All of these priorities would appear also to be priorities of the U.S. Government, and specifically of the Obama administration.

Irina Bokova is currently the Bulgarian Ambassador to France and to the Principality of Monoco as well as Bulgaria's Permanent Delegate to UNESCO. In this latter role she has gained considerable expertise about UNESCO. She has served as Minister of Foreign Affairs of Bulgaria and early in her career on the Bulgarian delgation to the United Nations in New York. In 1991, after the fall of Communism, Ms. Bokova served as a member of the Constituent Assembly helping to write the new Bulgarian Constitution. She was a founder, and served as Chairperson from 1997 to 2005 of the European Policy Forum, a civil society organization. She has written a number of scholarly publications. Initially educated at the Moscow State Institute of International Relations, she was later the recipient of a two year NATO fellowship on democratic institutions, and has studied at the University of Maryland and Harvard University. She speaks English, Russian, Spanish and French as well as her native Bulgarian.

Farouk Hosny is currently the Egyptian Minister of Culture, a position that he has held for some 22 years. Early in his career he served as Egyptian cultural attache in France for seven years. He also served in several roles in the Egyptian cultural program in Rome, including as Director of the Egyptian Art Academy and as Cultural Councelor for the Egyptian embassy. He cites major achievements of the Ministry of Culture during his term of office including development of Pharaonic archaeology, the creation of a new museum and the Library of Alexandria, a nationwide system of local libraries, and a national literacy program. He is an abstract artist whose works have shown internationally. He holds a Bachelor of Fine Arts degree from the University of Alexandria. He speaks Arabic, French, Italian and English (which he describes as "fair")

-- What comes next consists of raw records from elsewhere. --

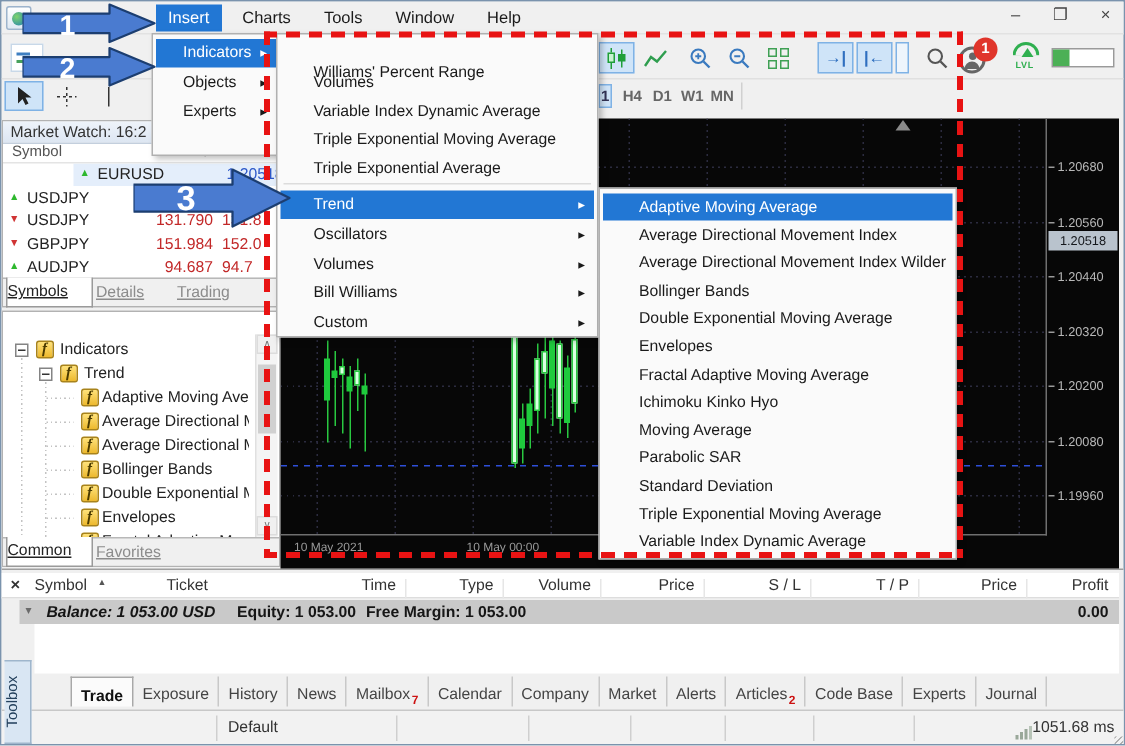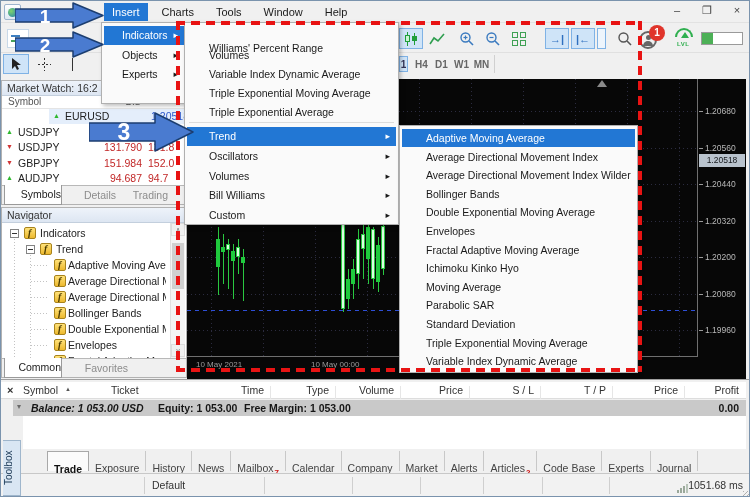--- a/index.html
+++ b/index.html
@@ -24,21 +24,21 @@
       display:flex;align-items:center;justify-content:center;}
   .tf.sel{background:#cfe4f8;border:1px solid #7fb2e5;color:#335;}
   .toolbtn2{position:absolute;top:53px;width:26px;height:20px;border:1px solid transparent;
             display:flex;align-items:center;justify-content:center;}
   .toolbtn2.sel{background:#cfe4f8;border-color:#7fb2e5;}
   
   .panel{background:#fff;border:1px solid #b2b2b2;}
   .ptitle{height:15px;background:linear-gradient(#eef3fa,#dde6f2);border-bottom:1px solid #c3cfdd;
           font-size:10.5px;color:#333;padding-left:5px;line-height:15px;}
   .ptabs{position:absolute;left:0;right:0;bottom:0;height:19px;background:#f0f0f0;border-top:1px solid #b8b8b8;font-size:10.5px;}
-  .ptab{position:absolute;top:0;height:19px;line-height:18px;text-align:right;color:#8c8c8c;}
+  .ptab{position:absolute;top:0;height:19px;line-height:18px;text-align:left;color:#8c8c8c;text-decoration:underline;}
   .ptab.active{background:#fff;border:1px solid #9a9a9a;border-top:none;color:#222;top:-1px;height:20px;}
   
   .menu{position:absolute;background:#fafafa;border:1px solid #b0b0b0;box-shadow:2px 2px 4px rgba(0,0,0,.25);font-size:10.5px;color:#1a1a1a;}
   .menu .item{position:absolute;left:2px;right:2px;height:19px;line-height:19px;white-space:nowrap;overflow:hidden;}
   .menu .item.active{background:#2277d4;color:#fff;}
   .menu .arr{position:absolute;right:6px;top:0;font-size:9px;}
   
   #chart{left:186px;top:78px;width:559px;height:300px;background:#070707;z-index:5;}
   #plot{position:absolute;left:0;top:0;width:511px;height:278px;border-right:1px solid #6f6f6f;border-bottom:1px solid #6f6f6f;overflow:hidden;}
   .gridh{position:absolute;left:0;width:510px;height:1px;background:repeating-linear-gradient(90deg,#2b2b3f 0 1px,transparent 1px 4px);}
@@ -50,21 +50,21 @@
   .body-hollow{position:absolute;width:4px;background:#dbffe2;border:1px solid #29c840;}
   .datelab{position:absolute;top:281px;font-size:8px;color:#9a9a9a;white-space:nowrap;}
   
   .dashH{position:absolute;height:4px;z-index:30;background:repeating-linear-gradient(90deg,#e81313 0 9px,transparent 9px 15px);}
   .dashV{position:absolute;width:4px;z-index:30;background:repeating-linear-gradient(180deg,#e81313 0 9px,transparent 9px 15px);}
   .arrow-svg{position:absolute;z-index:40;}
   
   #toolbox{left:0;top:378px;width:750px;height:119px;background:#f0f0f0;border-top:1px solid #a0a0a0;}
   .colsep{position:absolute;top:4px;width:1px;height:13px;background:#e6e6e6;}
   #tb-tabs{position:absolute;left:46px;top:71px;height:20px;display:flex;font-size:10.5px;color:#444;}
-  #tb-tabs .tab{padding:8px 6px;line-height:19px;border-right:1px solid #c8c8c8;white-space:nowrap;}
+  #tb-tabs .tab{padding:3px 6px;line-height:19px;border-right:1px solid #c8c8c8;white-space:nowrap;}
   #tb-tabs .tab:first-child{border-left:1px solid #c8c8c8;}
   #tb-tabs .tab.active{background:#fbfbfb;border:1px solid #a8a8a8;border-bottom:none;font-weight:bold;color:#111;}
   #tb-tabs .badge{color:#cc1111;font-size:8px;position:relative;top:3px;margin-left:1px;font-weight:bold;}
   #statusbar{position:absolute;left:0;top:93px;width:750px;height:26px;background:#f2f2f2;border-top:1px solid #c8c8c8;font-size:10.5px;color:#333;}
   .st-sep{position:absolute;top:3px;width:1px;height:17px;background:#cfcfcf;}
 </style>
 </head>
 <body>
 
 <div id="app">
@@ -294,21 +294,20 @@
         </div>
       </div>
     <div class="ptabs" id="mw-tabs">
         <div class="ptab active" style="left: 2px; width: 58px;">Symbols</div>
         <div class="ptab" style="left: 62px; width: 52px;">Details</div>
         <div class="ptab" style="left: 116px; width: 50px;">Trading</div>
       </div>
   </div>
 
   <div class="abs panel" style="left:0;top:206px;width:186px;height:171px;">
-    <div class="ptitle">Navigator</div>
     <div class="abs" style="left:0;top:15px;width:184px;height:135px;overflow:hidden;background:#fff;" id="nav-body">
         <div style="position: absolute; left: 12px; top: 10px; width: 1px; height: 128px; background: repeating-linear-gradient(rgb(195, 195, 195) 0px, rgb(195, 195, 195) 1px, transparent 1px, transparent 3px);"></div>
         <div style="position: absolute; left: 28px; top: 26px; width: 1px; height: 112px; background: repeating-linear-gradient(rgb(195, 195, 195) 0px, rgb(195, 195, 195) 1px, transparent 1px, transparent 3px);"></div>
         <div style="position: absolute; left: 0px; top: 3px; width: 168px; height: 15px; font-size: 10.5px; color: rgb(34, 34, 34);">
           <div style="position: absolute; left: 8px; top: 3px; width: 9px; height: 9px; border: 1px solid rgb(132, 132, 132); background: rgb(255, 255, 255);">
             <div style="position: absolute; left: 1px; top: 3px; width: 5px; height: 1px; background: rgb(51, 51, 51);"></div>
           </div>
           <div style="position: absolute; left: 22px; top: 1px; width: 12px; height: 12px; background: linear-gradient(rgb(255, 226, 122), rgb(237, 185, 46)); border: 1px solid rgb(168, 131, 28); border-radius: 2px;">
             <span style="position: absolute; left: 3px; top: -1px; font-size: 10px; font-style: italic; font-weight: bold; color: rgb(74, 58, 0); font-family: &quot;Liberation Serif&quot;, serif;">f</span>
           </div>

In contrast to that of Irina Bokova, the candidacy of Farouk Hosny has been very controversial. Two issues have been especially frequently treated in the media (both of which have been denied by Minister Hosny):
  • He has been subject to charges that he holds anti-Jewish and anti-Israeli views. He has stated that he opposes the normalization of Egyptian-Israeli relations that would lead to a restoration of cultural exchanges until progress was made in Israeli-Palestinian relations.
  • There is also opposition based on the record of censorship of the Egyptian Ministry of Culture during his administration.
Both candidates have been campaigning hard. Ambassador Bokova has visited 45 countries, making presentations to senior officials of those nations in company with senior representatives of the Government of Bulgaria. Minister Hosny has been campaigning for two years, with the strong support of his government.

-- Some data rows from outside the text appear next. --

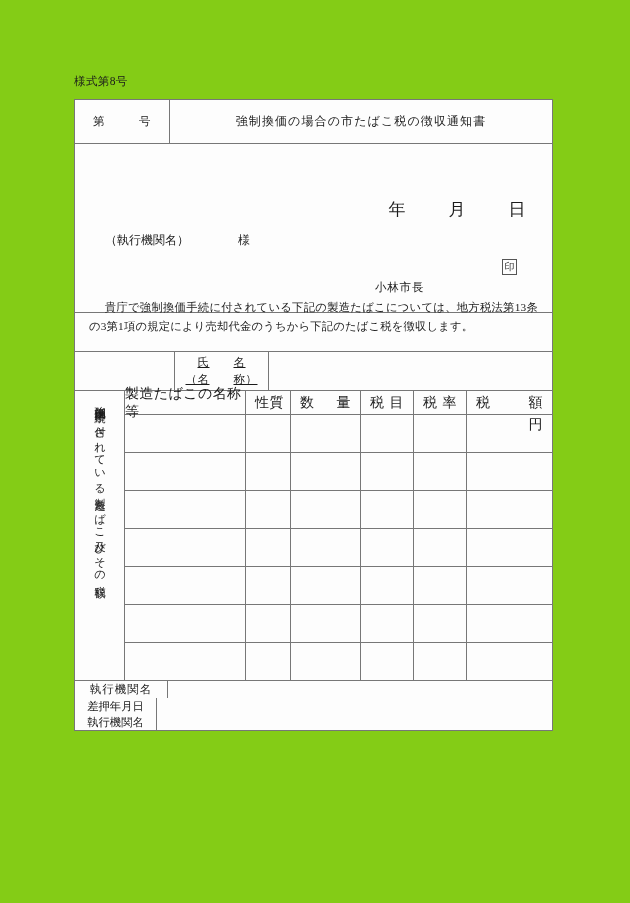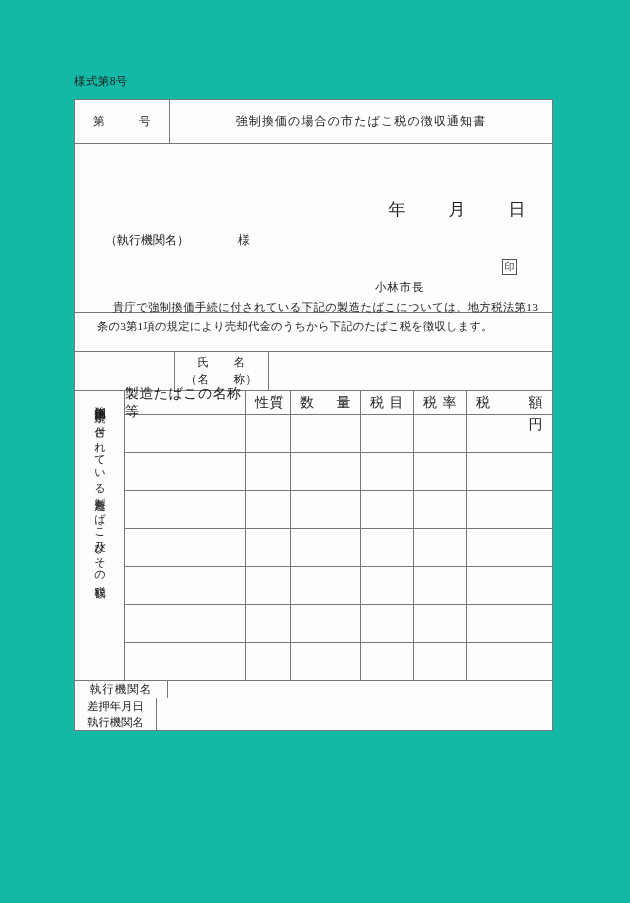--- a/index.html
+++ b/index.html
@@ -13,21 +13,21 @@
     font-family: "Liberation Serif", "DejaVu Serif", serif;
     color: #1b1b1b;
     position: relative;
     overflow: hidden;
   }
   .page {
     position: absolute;
     left: 0; top: 0;
     width: 630px;
     height: 903px;
-    background: #14b8a6;
+    background: #84cc16;
   }
   
   .form-no {
     position: absolute;
     left: 74px;
     top: 74px;
     font-size: 11.5px;
     letter-spacing: 0.4px;
     white-space: nowrap;
   }
@@ -110,21 +110,21 @@
     height: 16px;
     border: 1px solid #555;
     font-size: 10px;
     line-height: 14px;
     text-align: center;
     color: #333;
     box-sizing: border-box;
   }
   .body-text {
     position: absolute;
-    left: 22px;
+    left: 14px;
     right: 14px;
     top: 154px;
     font-size: 11.3px;
     line-height: 1.72;
     text-align: justify;
     text-indent: 1.4em;
     letter-spacing: 0.2px;
   }
 
   
@@ -143,21 +143,21 @@
     width: 94px;
     display: flex;
     flex-direction: column;
     align-items: center;
     justify-content: center;
     text-align: center;
     letter-spacing: 0.5px;
   }
   .payer-blank { flex: 1; }
   .pr1 { height: 39px; }
-  .pr2 { height: 39px; }
+  .pr2 { height: 39px; text-decoration: underline; }
   .fld-line { white-space: nowrap; }
   .fld-line .w1 { display: inline-block; width: 7px; }
   .fld-line .w2 { display: inline-block; width: 24px; }
   .fld-line .w3 { display: inline-block; width: 10px; }
 
   
   .tbl-wrap { display: flex; }
   .vert-label {
     width: 50px;
     border-right: 1px solid #777;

Prior to the irruption of the controversies over Government Hosny, he was thought to be the front runner in the race, in large part due to support of Arab, other Islamic and African nations that had been sought be the Government of Egypt.

In the first four rounds of voting, Minister Hosny's support grew from 22 to 29 votes. In those same rounds, Ambassador Bokova's support grew from 8 to 29 votes. Essentially, as candidates with fewer votes withdrew from the race, most of their supporters went to Ambassador Bokova rather than to Minister Hosny.

The State Department does not announce publicly its votes in United Nations elections since they are to be held by secret ballot. However, it is widely believed that the U.S. delegate has opposed the Hosny candidacy.

John Daly
(The opinions expressed in this posting are those of the author and do not necessarily represent those of Americans for UNESCO or any other organization.)